Additional Content

A Story about Call and Discernment from the Writer

At 20 years old, I was ordained to serve on the session of the Iglesia Presbiteriana en Caparra Terrace in San Juan, Puerto Rico. In decades past, there had been other elders that were young, even younger than I was at that time, yet I was the youngest person to be ordained in a while in our congregation. 

It almost didn’t happen. No one, other than my fiancée, knew about this part of the story: I struggled with saying “yes” to the invitation of the nominating committee. I struggled not necessarily because of my young age, but because of the weight of ordination.

My grandfather (abuelo), Edgar Olivieri, had been a ruling elder since before I was born. His example of leadership, commitment, and mentorship embodied the word “ruling elder” in my mind. My abuelo was a person of great conviction and unwavering faith, trusting that the God who called him would see him through even in the most difficult of times. 

Would I be able to fulfill the responsibilities as my abuelo did? Would I have the time to serve given my school and volunteer commitments? I was born to this congregation. I’d been a member of the church for some years now, active in the youth group and camp. I sang in the choir, participated in the drama group, and had led worship and prayer circles. Was that enough? Was I knowledgeable enough? Did I have what it took to be a more involved church leader? Was I ready to face another side of the church that I was not really familiar with: the governance? The nominating committee seemed to think so. I wrestled with these and other questions while discerning how to respond to the invitation to serve.

As Reformed Christians, we believe in the priesthood of all believers. We are all called in baptism to ministry in Christ’s name. Ephesians 4:4–7 reminds us that there is one body and one Spirit, just as you were called to the one hope of your calling, one Lord, one faith, one baptism, one God and Father of all, who is above all and through all and in all. But each of us was given grace according to the measure of Christ’s gift. …” In the midst of living into that call, some persons feel called to fulfill particular functions, so that the ministry of the whole people of God may flourish” (BOO, W-4.0401). I understood my life as part of a big, universal faith family, as a Christian who happened to be Presbyterian, in the context of this church community in San Juan.

After a conscious discernment process, what ultimately moved me to respond affirmatively was that I felt called by God to serve as a ruling elder in my congregation. At 20 years old, though, I couldn’t put this into words. The very process of discerning the call to serve on the session would be the first step of a lifetime commitment precisely to discernment and governance. Along the road I discovered that being ordained to this ministry would encompass more than serving the local faith community. Responding to the call is just the first step to a lifetime of ministry.

I served on session for one term. During that time, I finished college, got married, moved from my hometown in San Juan, and became a teacher. My husband, José Manuel, was ordained at that time, too. We moved to the city of Caguas, Puerto Rico, as José Manuel was called to be the re-development pastor of a fourteen-member church that had gone through a schism. I was member number fifteen. Alongside a presbytery administrative commission, José Manuel began his ministry as a parish pastor.

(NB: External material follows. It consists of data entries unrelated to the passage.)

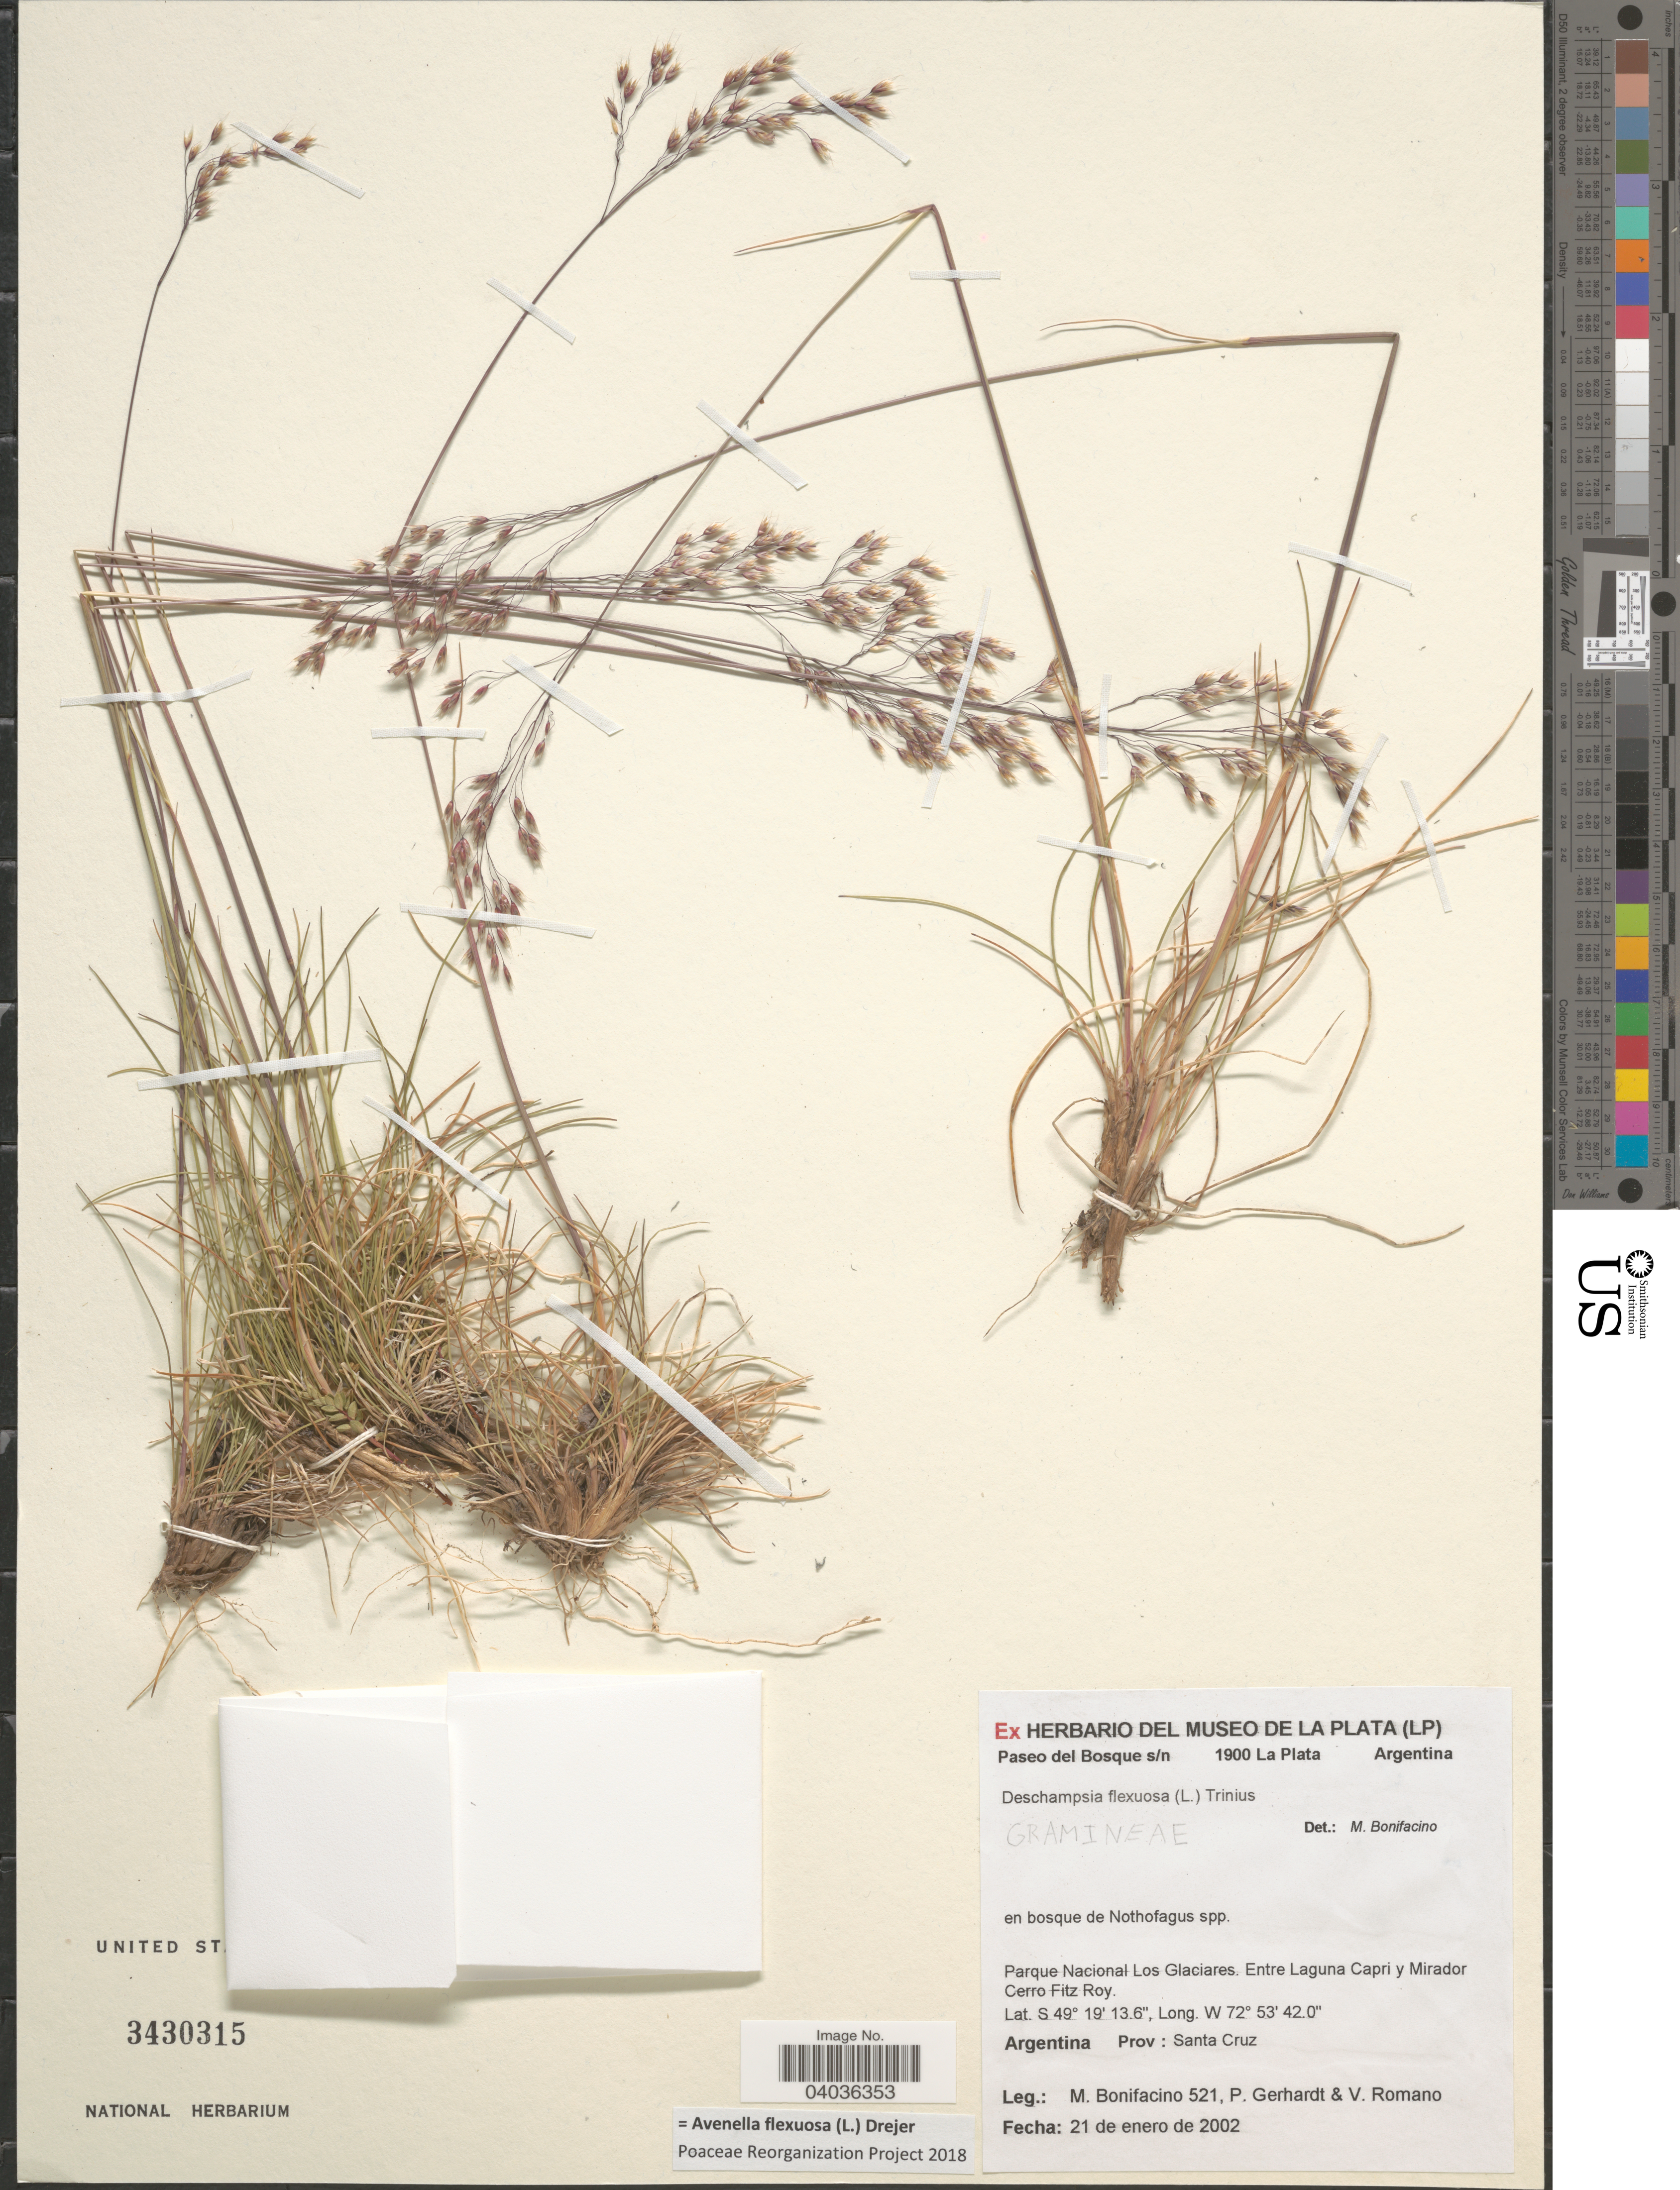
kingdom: Plantae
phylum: Tracheophyta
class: Liliopsida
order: Poales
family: Poaceae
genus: Avenella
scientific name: Avenella flexuosa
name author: (L.) Drejer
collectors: M. Bonifacino, P. Gerhardt & V. Romano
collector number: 512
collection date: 2002-01-21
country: Argentina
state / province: Santa Cruz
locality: Parque Nacional Los Glaciares. Entre Laguna Capri y Mirador Cerro Fitz Roy.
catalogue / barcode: US 3430315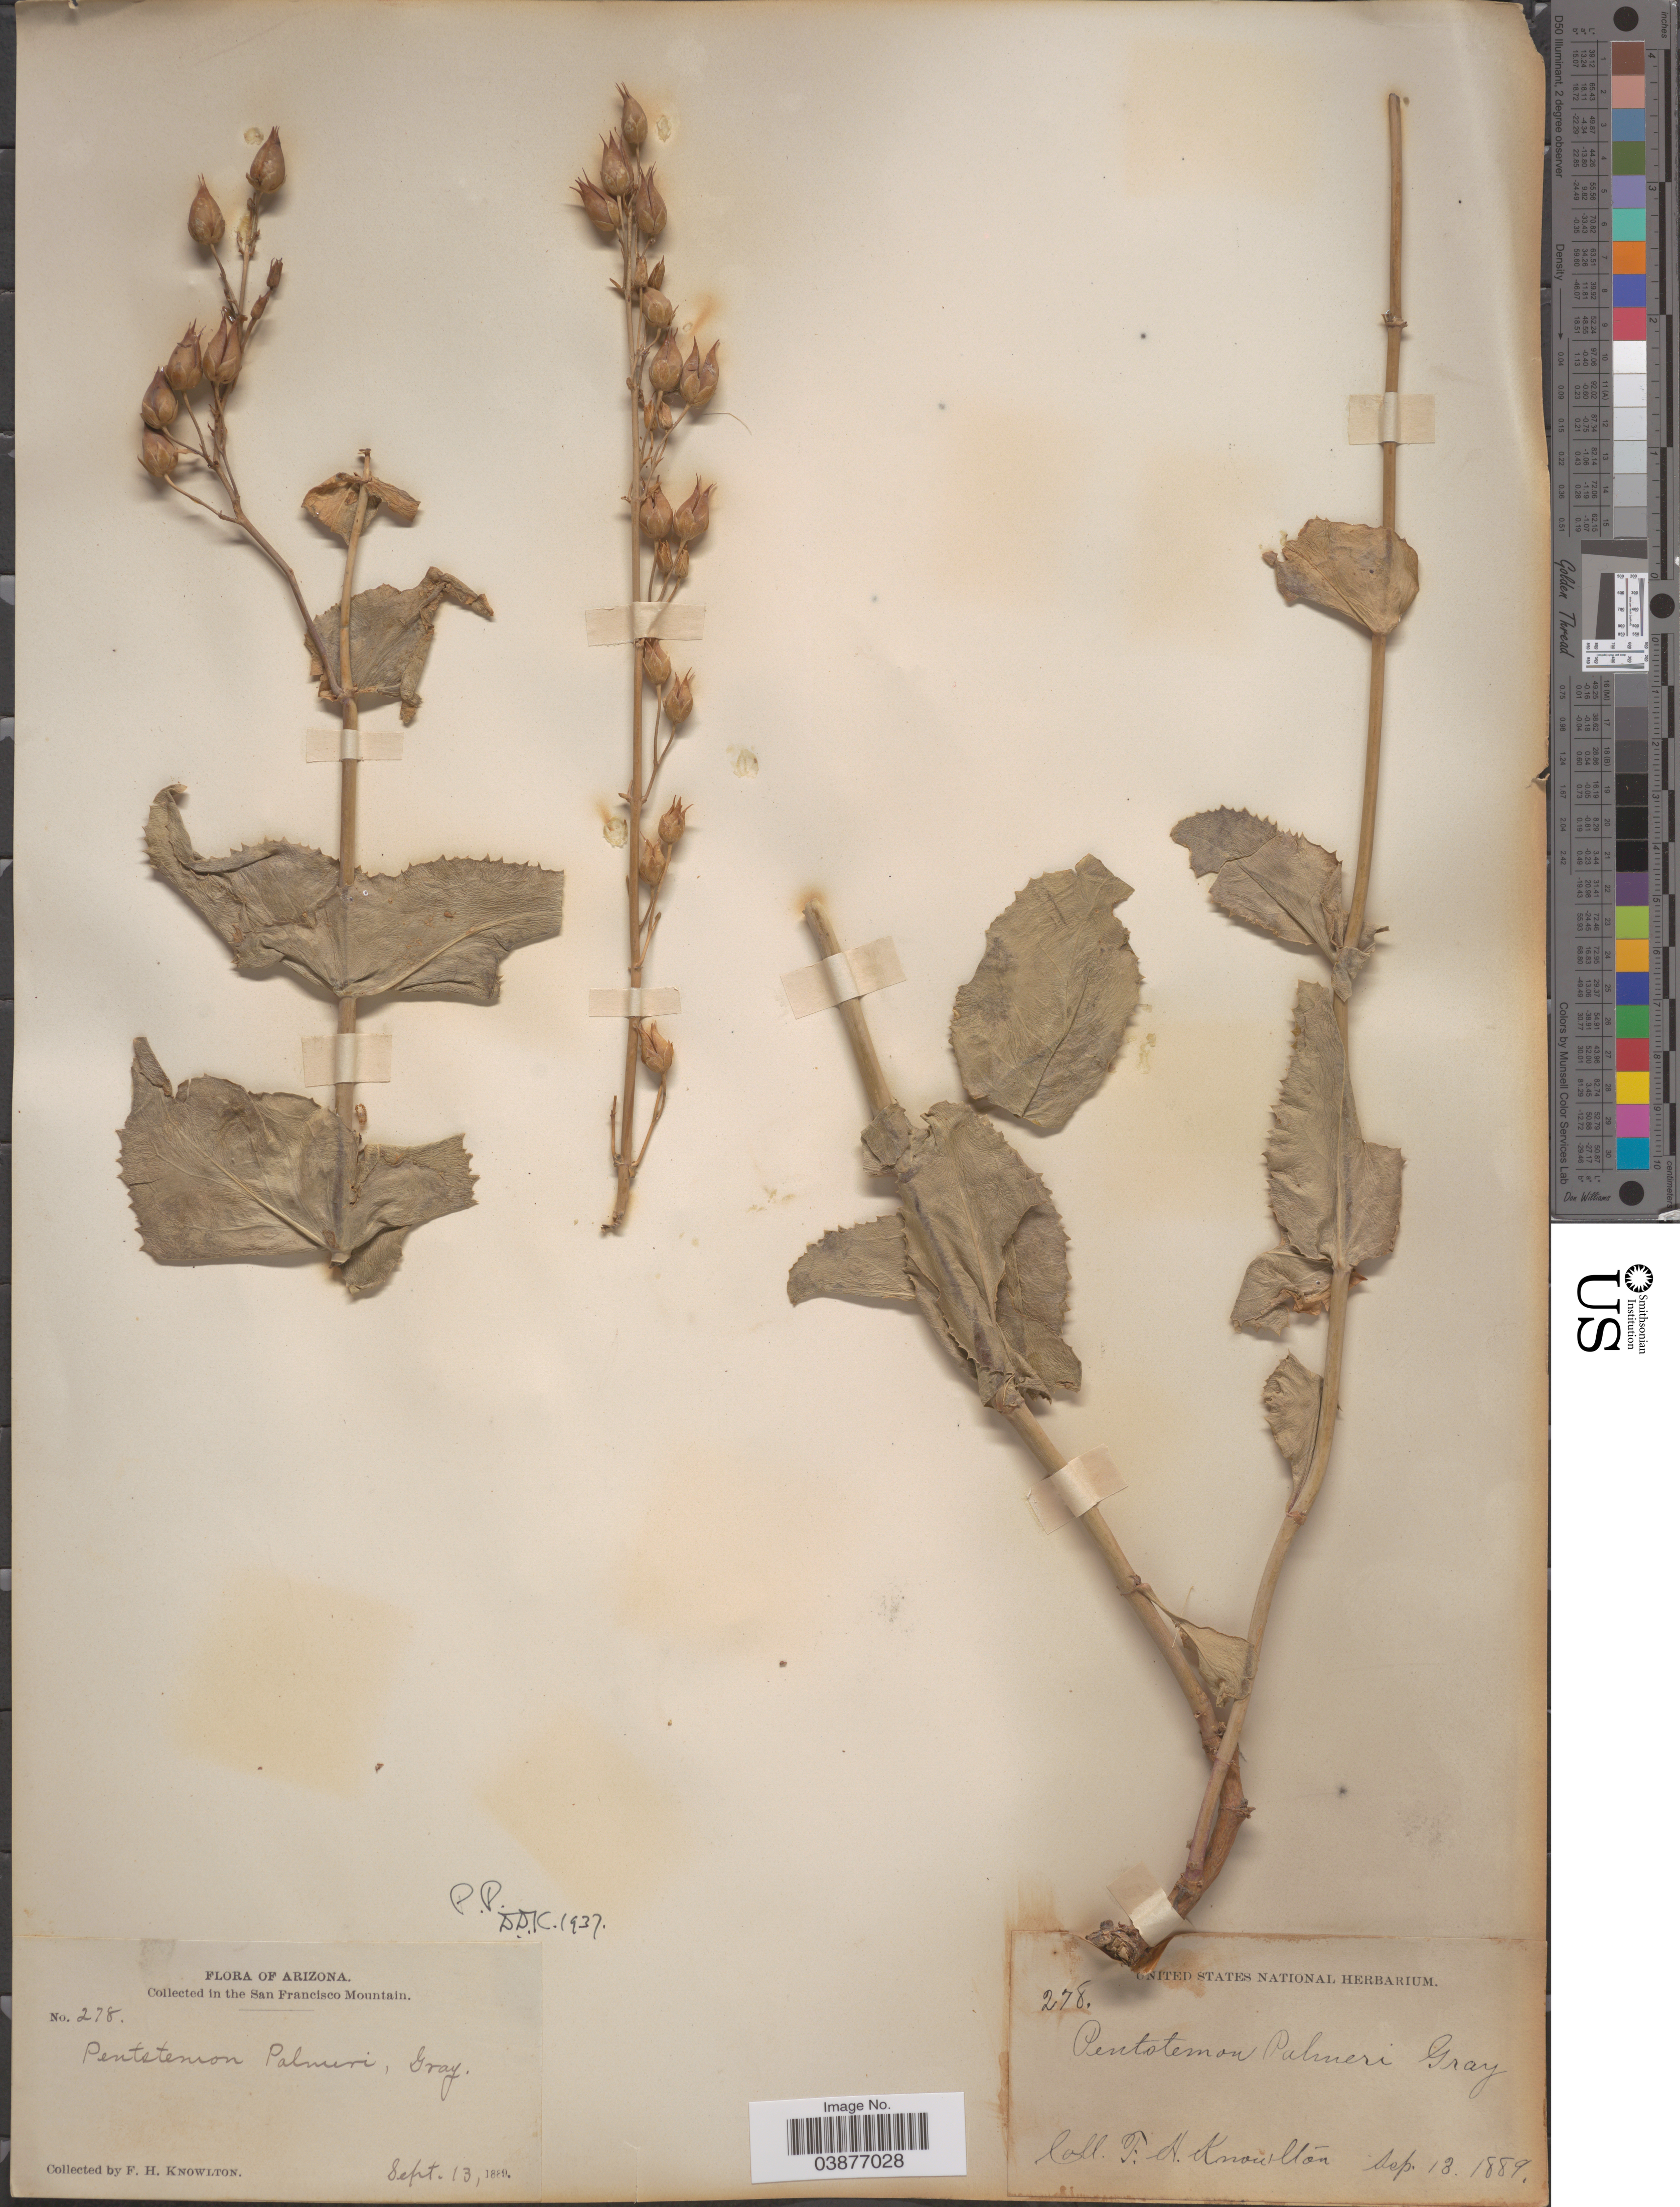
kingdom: Plantae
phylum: Tracheophyta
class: Magnoliopsida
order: Lamiales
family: Plantaginaceae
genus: Penstemon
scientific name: Penstemon palmeri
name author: A. Gray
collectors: F. H. Knowlton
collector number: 278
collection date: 1889-09-13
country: United States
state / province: Arizona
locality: San Francisco Mountain.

My ministry as a ruling elder flourished there as well, in a faith community that needed nurture and care after going through so much. I hadn’t served on a session since I served in my home church in San Juan, yet the call to serve the people of God, in manifold ways, had remained strong throughout the years.

At various points in my life I have served as a Sunday school teacher, a choir member, a presbytery committee member and chair, as synod vice-moderator, as a commissioner to presbytery and General Assembly, in a permanent committee of the General Assembly, as a presbytery moderator, and as Co-Moderator of the 223rd General Assembly (2018). In this ordered ministry, the greatest joy is to serve and to make disciples.

Like my abuelo before me, I get to mentor new leaders and walk alongside them as they discern the ways in which God is calling them. It warms my heart to see church leaders I knew as children, youth, new church members, and as first-time churchgoers now serving the people of God as ruling elders, youth group and camp leaders, musicians, ministers of Word and Sacrament, Sunday school teachers, deacons, stated clerks, committee members, community leaders, and so much more.

The ministry continues as the Holy Spirit calls “women and men to all ministries of the Church” (“A Brief Statement of Faith,” Book of Confessions, Presbyterian Church (U.S.A.), 11.4, Line 64). When God calls, God empowers. The plan belongs to God. Responding to it is just the first step to a lifetime of ministry and service to God and neighbor. Así nos ayude Dios. So help us, God.